U.S. Environmental Protection Agency Grants Ashley Funk '16 a Greater Research Opportunities Fellowship
At the age of 14, Ashley Funk ’16 became determined to decrease America’s addiction to fossil fuels. Funk has worked towards this goal ever since, and was recently awarded a Greater Research Opportunities (GRO) fellowship from the U.S. Environmental Protection Agency in support of her efforts.
Funk joins a line of Wellesley women who have won one of these prestigious fellowships in recent years, including Tiana Ramos '13, Ellen Bechtel '14, and Kate Corcoran '15. The GRO fellowship program forms part of the agency’s efforts to improve science, technology, engineering, and mathematics education, and encourage leadership in the nation’s environmental science, research restoration, pollution prevention, and sustainability efforts. Awarded to 40 American students annually, it provides approximately $50,000 toward undergraduate study and an EPA fellowship to students interested in environmental careers.

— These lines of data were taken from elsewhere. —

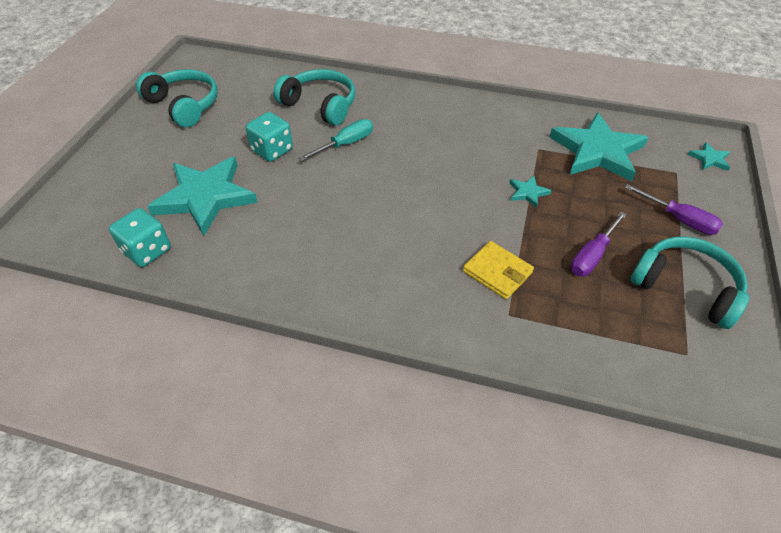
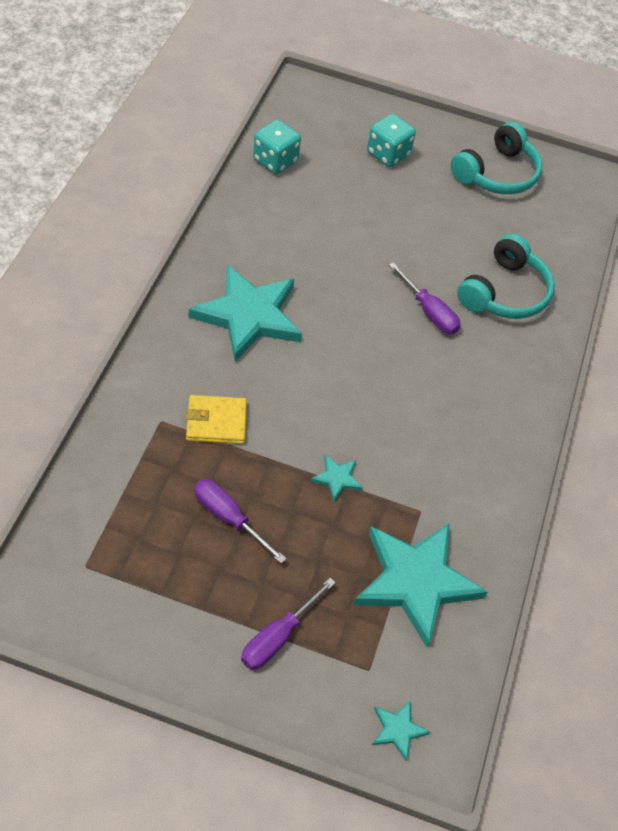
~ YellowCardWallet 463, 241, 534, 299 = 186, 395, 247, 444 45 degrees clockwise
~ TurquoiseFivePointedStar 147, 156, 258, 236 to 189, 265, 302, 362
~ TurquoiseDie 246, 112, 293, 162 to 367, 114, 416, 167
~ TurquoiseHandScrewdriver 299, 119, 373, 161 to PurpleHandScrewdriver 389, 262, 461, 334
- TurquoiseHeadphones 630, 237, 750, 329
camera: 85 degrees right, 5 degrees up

Growing up, Funk cherished her hometown community, nestled in the Appalachian Mountains, but was pained to see the lasting ill effects of the town’s coal mining heritage on human health and the environment. Once prolific, mining has not taken place in the area for nearly a century; yet still, the forests had been sullied with mounds of coal waste. They were impossible for Funk to ignore even after all this time due to the proximity of one such dump to her back yard. When she was 17, she filed a petition for rulemaking with the Pennsylvania Department of Environmental Quality with hopes of reducing carbon emissions.
Now a junior at Wellesley, Funk continues to invest her energy in the need for social and infrastructural rebuilding. She has served as the vice president of Wellesley Energy and Environmental Defense (WEED) and as a core member of Fossil Free Wellesley, but has moved “more toward working for structural shifts in how the environment is viewed and taught at Wellesley.”

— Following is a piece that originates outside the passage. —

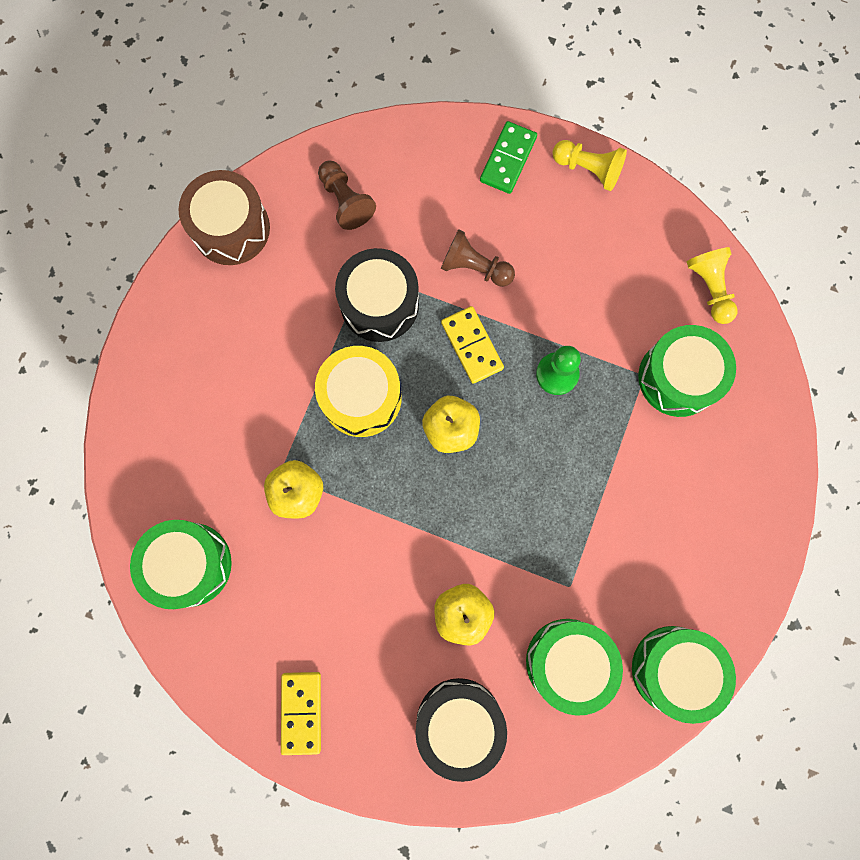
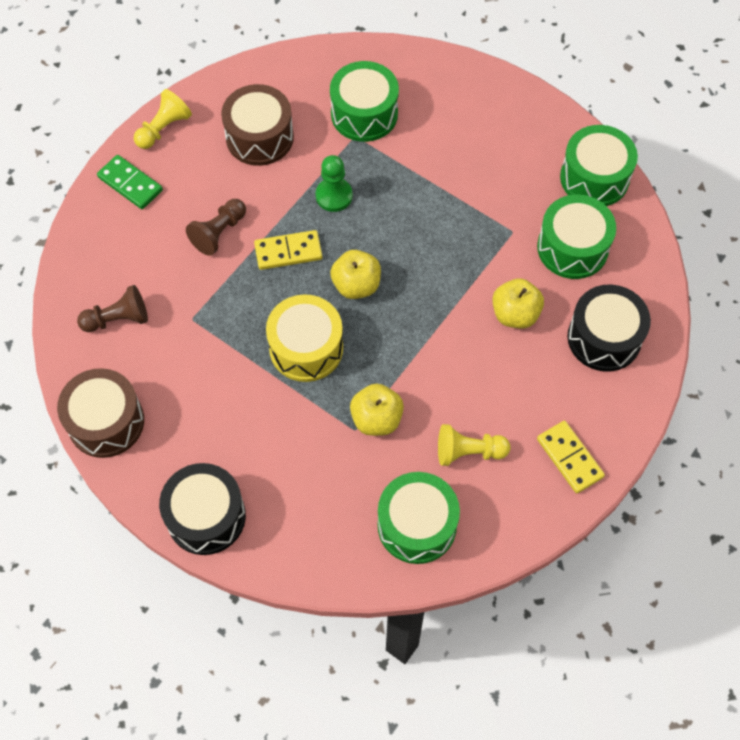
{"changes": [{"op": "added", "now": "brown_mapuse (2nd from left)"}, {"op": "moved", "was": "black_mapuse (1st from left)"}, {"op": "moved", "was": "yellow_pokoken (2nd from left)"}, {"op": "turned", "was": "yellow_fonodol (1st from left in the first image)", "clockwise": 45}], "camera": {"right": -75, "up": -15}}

She is involved in a student group striving to make environmental studies pedagogy more inclusive to racial and ideological difference. Funk explains, “My experiences growing up in my hometown motivated me to start working for environmental and social causes, hoping that a societal shift away from fossil fuels would spare other communities from going down a similar path as my own.” The group's efforts include planning the lecture series Going Beyond Green: Race, Difference, and the Environment. Funk also serves on the Sustainability Advisory Committee, a group of administrative, faculty, staff, and student representatives advising the president on strategies to implement greener policies at Wellesley. Funk is a passionate resident and member of the Sustainability Cooperative (SCoop), which she calls her most valued community on campus.
She is currently taking an engineering course at Olin and at work on a wireless bicycle locking device. Looking forward, Funk hopes to use her experience in both design engineering and activism to improve the sustainability of communities through social collaboration and personal empowerment. She observes that the two disciplines work off of similar platforms: solution driven strategies that rely on teamwork and problem-solving. She says, “I'm still trying to figure out exactly how my career goals will materialize, but I can look to other companies, such as One Earth Design started by a Wellesley alum [Catlin Powers ’09], that are making similar efforts in other parts of the world.”
Whatever career Funk decides to pursue, the Wellesley community, including her faculty mentor Marcia Thomas, senior instructor in biological sciences, believes in her future. Thomas notes, “Ashley brings the kind of synergy that I cherish most in our Environmental Studies students, an effective combination of work inside and outside the classroom […] Beyond Wellesley and Olin, she has been active on a national level and is already recognized as a leader with vision, compassion and resolve: I expect that recognition to amplify.”
—Jocelyn Wong ’15
Photos: Kathy Long ’15
N.B. Ashley always wears a bicycle helmet, except for grassy photo shoots, and suggests all bike riders do too.